When we look at such poor resistance from the Congress, we don’t think of the anxieties the family might be facing at the though of having to spend nights in jail. Sonia and Rahul Gandhi are on bail in a National Herald case, while Priyanka Gandhi’s husband Robert Vadra has corruption cases against him.
Whether these cases are legitimate or not is not the point here. The point is the fear psychosis it creates to think the government can decide any morning to put you in jail.
And when would the government do that? It would do so when opposition leaders actually become threatening. When they look like they could bring Modi down, win elections.

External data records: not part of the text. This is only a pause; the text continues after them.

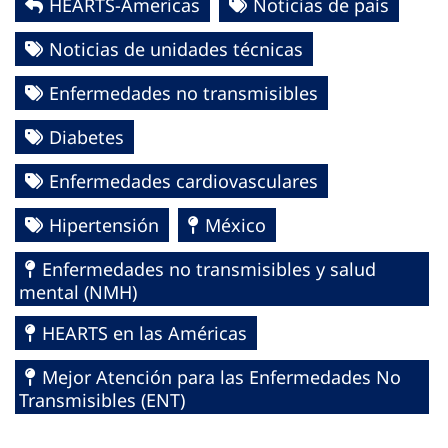
HEARTS-Americas
Noticias de país
Noticias de unidades técnicas
Enfermedades no transmisibles
Diabetes
Enfermedades cardiovasculares
Hipertensión
México
Enfermedades no transmisibles y salud
mental (NMH)
HEARTS en las Américas
Mejor Atención para las Enfermedades No
Transmisibles (ENT)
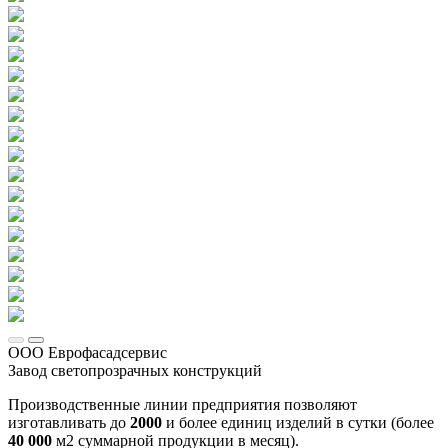
ООО Еврофасадсервис
Завод светопрозрачных конструкций
Производственные линии предприятия позволяют
изготавливать до
2000
и более единиц изделий в сутки (более
40 000
м2 суммарной продукции в месяц).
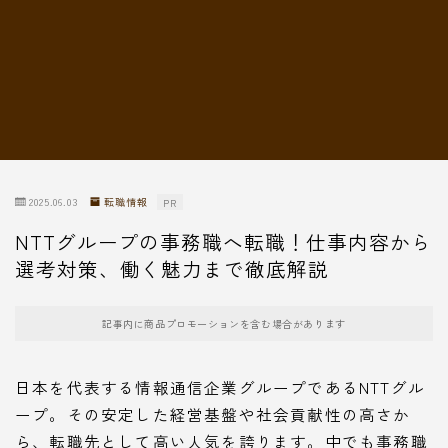
転職情報
2025.06.03
転職情報
PR
NTTグループの事務職へ転職！仕事内容から
選考対策、働く魅力まで徹底解説
記事内に商品プロモーションを含む場合があります
日本を代表する情報通信企業グループであるNTTグル
ープ。その安定した経営基盤や社会貢献性の高さか
ら、転職先として高い人気を誇ります。中でも事務職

In Bihar, opposition leader Tejaswi Yadav began with the promise of changing the nature of his party and of Bihar politics. Instead of exploiting these opportunities, he often spends weeks outside Bihar, often in Delhi.
Critics accuse him of being lazy, flippant about politics, entitled. But we never wonder: what if he is afraid of going to jail like his father? Tejaswi and his family members are accused of corruption in multiple cases.
Similarly, when we wonder why Mayawati and Arvind Kejriwal have completely surrendered before Narendra Modi, or why Akhilesh Yadav doesn’t do any agitations and campaigns, we don’t think about the fear of jail. There’s Indian style toilets and no air conditioning, apart from the loss of freedom.
That’s why, like Rahul Gandhi, almost the entire opposition wants to wait it out. The good old days will be back in a decade or two.